● TEXT BLOCK:
================

As for Sirius, I thought they'd be exploring the ministry of mysteries much more... there's still that 'locked door' with the strange power and the VEIL. The fucking VEIL. Ugh, I'd like so much to learn more about the veil.
 
I liked the pacing of the book, even if it was a bit slow around the middle parts. It felt like a war movie -- the trio was always on the run or in hiding, and trouble would come without warning. It was much different than the previous six books because the events in the first six were centered around the school.

Most of the problems I had with the book have already been said. The epilogue was a bit vague but that's how Rowling chose to write it: "as if you're looking at the characters through a haze". If she had tried to write about how every character turned out, it would probably get a little boring (Luna is the editor of The Quibbler now, George runs the joke shop by himself, etc. etc. etc.).

And as Doomsday said, there are a lot of unanswered questions still; but with such a complex storyline it would be hard to explain absolutely everything while keeping the books interesting. I've heard that Rowling will publish an Potter encyclopedia sometime in the future, however.

Snape was great in this book. The chapter where everything about him was revealed was one of my favorites.

but yeah, i loved the book. i binge-read it the first day i got it so i probably missed some stuff, but i plan on rereading it soon dadsfdsfdsasdf
 
2. Me perosnally didn't get enough closure with the epilogue. There are so many questions as to ask about what happened.

Rowling answered a lot of those sort of questions very recently and it basically provides the closure that the book did not.

Also, someone suggested that Voldemort should have made more horcruxes. Did someone not say that he had stretched his soul to the limit?

By the way, it was just as overhyped and mediocre as all the others were.
 
Harry Potter and the Deathly Hallows has been by far the best book in the series. Almost everything that had no explanation in the previous books was here. The main thing the book revolves on, the Death Hallows was handled very beautifully. No one could have imagined that they would be magical objects. The same is true with there being eight Horcruxes. Many had speculated correctly that Harry was a Horcrux but him being instead of Nagini/Ravelclaw/Hupplepuff's objects. This was a nice surprise.

Fighting sequences were awesome especially the fight during escort by the Order in the beginning of the book. However the final fight between Harry and Voldemort was a let-down. I expected something jawdropping, loads of spells being cast by both, but it turned out to be only one spell. Ah well, can't expect everything.

================

● DATA PROVIDED:
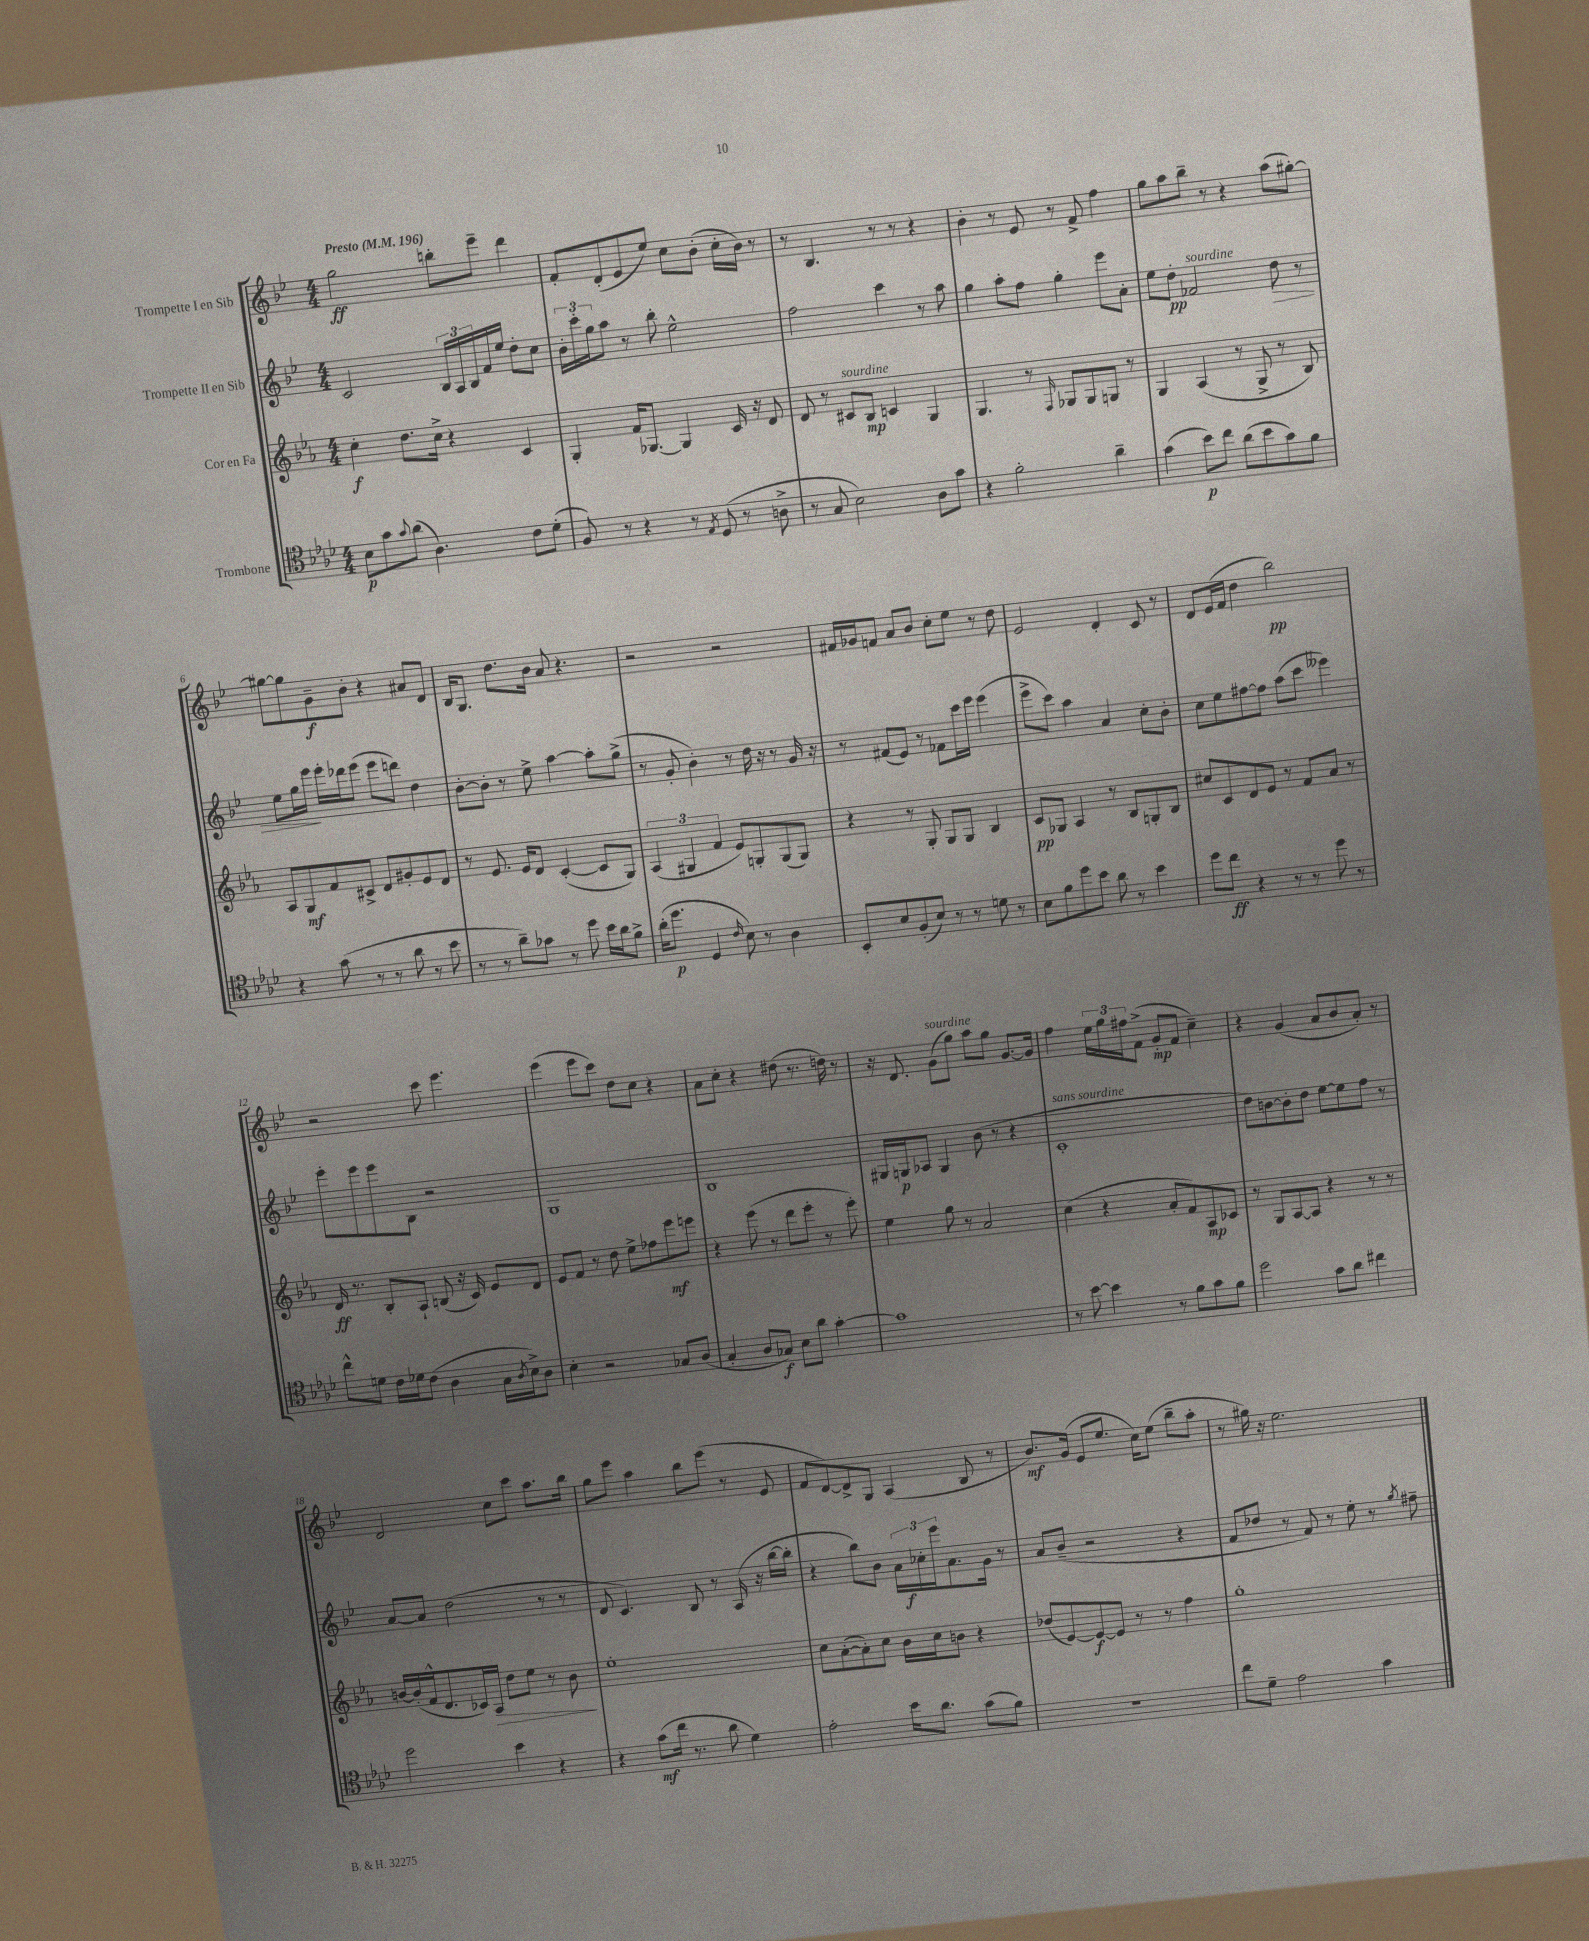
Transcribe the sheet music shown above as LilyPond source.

================

● EXERCISE: Reproduce the Deathly Hallows discussion above word for word, from "As for Sirius, I" to "around the school.".

● EXERCISE RESULT:
As for Sirius, I thought they'd be exploring the ministry of mysteries much more... there's still that 'locked door' with the strange power and the VEIL. The fucking VEIL. Ugh, I'd like so much to learn more about the veil.
 
I liked the pacing of the book, even if it was a bit slow around the middle parts. It felt like a war movie -- the trio was always on the run or in hiding, and trouble would come without warning. It was much different than the previous six books because the events in the first six were centered around the school.